I’m a Trekkie*. I’ll openly admit that. Show me Captain Kirk fighting Klingons and I’m content. Whilst watching the latest film I was struck by the starship’s fictional energy source, Dilithium crystals, which enables the ship to be entirely self-sufficient, indefinitely. A powerful (albeit far-fetched) concept, but is it actually that far from reality when the energy market’s current trajectory is considered?

A small section of consumers have taken advantage of technology developments (in particular Solar PV, heat pumps and battery storage) so that they are no longer solely reliant on importing energy from the grid, instead they produce enough to export back into it. So called ‘Prosumers’ generate income from selling their surplus, reducing the demand for typical energy generation methods and helping smooth peaks in system demand.

This benefits the individual and our energy system but there are three key barriers which must be overcome before Prosumer technology is adopted en mass:

  1. raise market identity and brand awareness: Public perception currently sees self-generation as a niche product which only early adopters have capitalised on. Beyond this there is an image problem. Greg Smith, the senior technical trainer for battery-maker Sonnen highlighted that “the overwhelming portion of the systems we sell is for backup.” This will be defined in more detail in a later blog, but there is a learning curve that needs to be addressed so that Prosumers are kept at the heart of this energy transition
  2. reduce upfront capital costs: In 2016 it cost approximately £6,000 per house to install solar PV plus an additional £2,000 for battery storage. This presents a significant barrier to entry for those with low disposable income. To achieve mass adoption the price will need to decrease further. The National Renewable Energy Laboratory’s (NREL) recent report on Solar PV costs provides reassuring reading; in the past seven years the total cost of installing solar PV reduced by 58 percent. To be economically viable for the next wave of prosumers, this must continue at a similar rate. Not an easy ask if the Swanson Effect is to hold
  3. shift government policy to foster new technology: Tax and subsidies are hugely important in Prosumer technology adoption. The Feed-In-Tariff (FIT) introduced in 2011 bought energy at 19p/kW for every kW produced (whether it entered the grid or not) providing on average a Return On Investment (ROI) of approximately 12 years. Since then successive decreases in subsidy have reduced the rate to 4.85p/kW and have extended the ROI to 15 years despite significant reductions in upfront costs. This in turn has affected adoption rates; 40,000 applications/quarter in 2015 to 11,000/quarter in 2016. If the government doesn’t support prospective prosumers wishing to adopt self-fuelling initiatives, it will only reinforce the need for centralised energy generation such as Hinckley Point C.

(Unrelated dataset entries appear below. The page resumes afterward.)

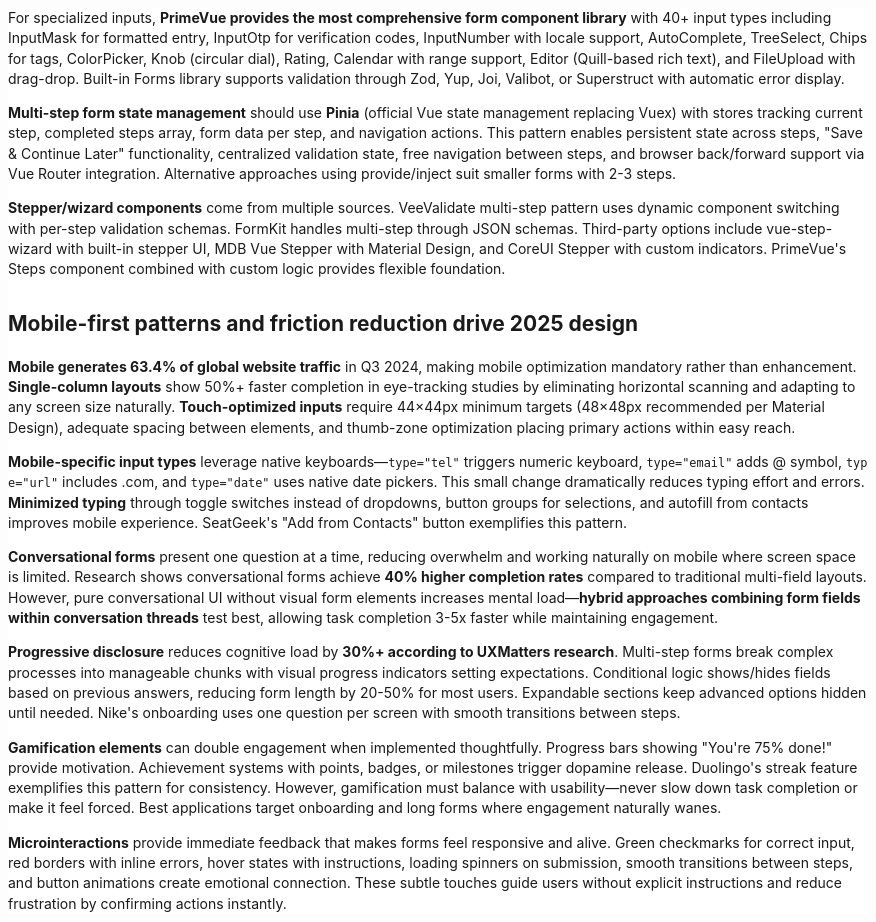 For specialized inputs, **PrimeVue provides the most comprehensive form component library** with 40+ input types including InputMask for formatted entry, InputOtp for verification codes, InputNumber with locale support, AutoComplete, TreeSelect, Chips for tags, ColorPicker, Knob (circular dial), Rating, Calendar with range support, Editor (Quill-based rich text), and FileUpload with drag-drop. Built-in Forms library supports validation through Zod, Yup, Joi, Valibot, or Superstruct with automatic error display.

**Multi-step form state management** should use **Pinia** (official Vue state management replacing Vuex) with stores tracking current step, completed steps array, form data per step, and navigation actions. This pattern enables persistent state across steps, "Save & Continue Later" functionality, centralized validation state, free navigation between steps, and browser back/forward support via Vue Router integration. Alternative approaches using provide/inject suit smaller forms with 2-3 steps.

**Stepper/wizard components** come from multiple sources. VeeValidate multi-step pattern uses dynamic component switching with per-step validation schemas. FormKit handles multi-step through JSON schemas. Third-party options include vue-step-wizard with built-in stepper UI, MDB Vue Stepper with Material Design, and CoreUI Stepper with custom indicators. PrimeVue's Steps component combined with custom logic provides flexible foundation.

## Mobile-first patterns and friction reduction drive 2025 design

**Mobile generates 63.4% of global website traffic** in Q3 2024, making mobile optimization mandatory rather than enhancement. **Single-column layouts** show 50%+ faster completion in eye-tracking studies by eliminating horizontal scanning and adapting to any screen size naturally. **Touch-optimized inputs** require 44×44px minimum targets (48×48px recommended per Material Design), adequate spacing between elements, and thumb-zone optimization placing primary actions within easy reach.

**Mobile-specific input types** leverage native keyboards—`type="tel"` triggers numeric keyboard, `type="email"` adds @ symbol, `type="url"` includes .com, and `type="date"` uses native date pickers. This small change dramatically reduces typing effort and errors. **Minimized typing** through toggle switches instead of dropdowns, button groups for selections, and autofill from contacts improves mobile experience. SeatGeek's "Add from Contacts" button exemplifies this pattern.

**Conversational forms** present one question at a time, reducing overwhelm and working naturally on mobile where screen space is limited. Research shows conversational forms achieve **40% higher completion rates** compared to traditional multi-field layouts. However, pure conversational UI without visual form elements increases mental load—**hybrid approaches combining form fields within conversation threads** test best, allowing task completion 3-5x faster while maintaining engagement.

**Progressive disclosure** reduces cognitive load by **30%+ according to UXMatters research**. Multi-step forms break complex processes into manageable chunks with visual progress indicators setting expectations. Conditional logic shows/hides fields based on previous answers, reducing form length by 20-50% for most users. Expandable sections keep advanced options hidden until needed. Nike's onboarding uses one question per screen with smooth transitions between steps.

**Gamification elements** can double engagement when implemented thoughtfully. Progress bars showing "You're 75% done!" provide motivation. Achievement systems with points, badges, or milestones trigger dopamine release. Duolingo's streak feature exemplifies this pattern for consistency. However, gamification must balance with usability—never slow down task completion or make it feel forced. Best applications target onboarding and long forms where engagement naturally wanes.

**Microinteractions** provide immediate feedback that makes forms feel responsive and alive. Green checkmarks for correct input, red borders with inline errors, hover states with instructions, loading spinners on submission, smooth transitions between steps, and button animations create emotional connection. These subtle touches guide users without explicit instructions and reduce frustration by confirming actions instantly.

The potential of the Prosumer Revolution is huge – cheaper householder energy costs, reduced strain on generation infrastructure and better load and loss management of the grid. But until customers are more aware of the benefits self-generation technologies provide and can access them more cheaply, the prosumer revolution will remain constrained.
For the time being Star Trek’s energy utopia is not a reality, however in our lifetime it could be. Strange to think, but the Dilithium plot device written in the 1960’s as a futuristic technology advancement 100s of years away is on the cusp of becoming a global standard.

* Noun: a fan of the US science fiction television programme Star Trek.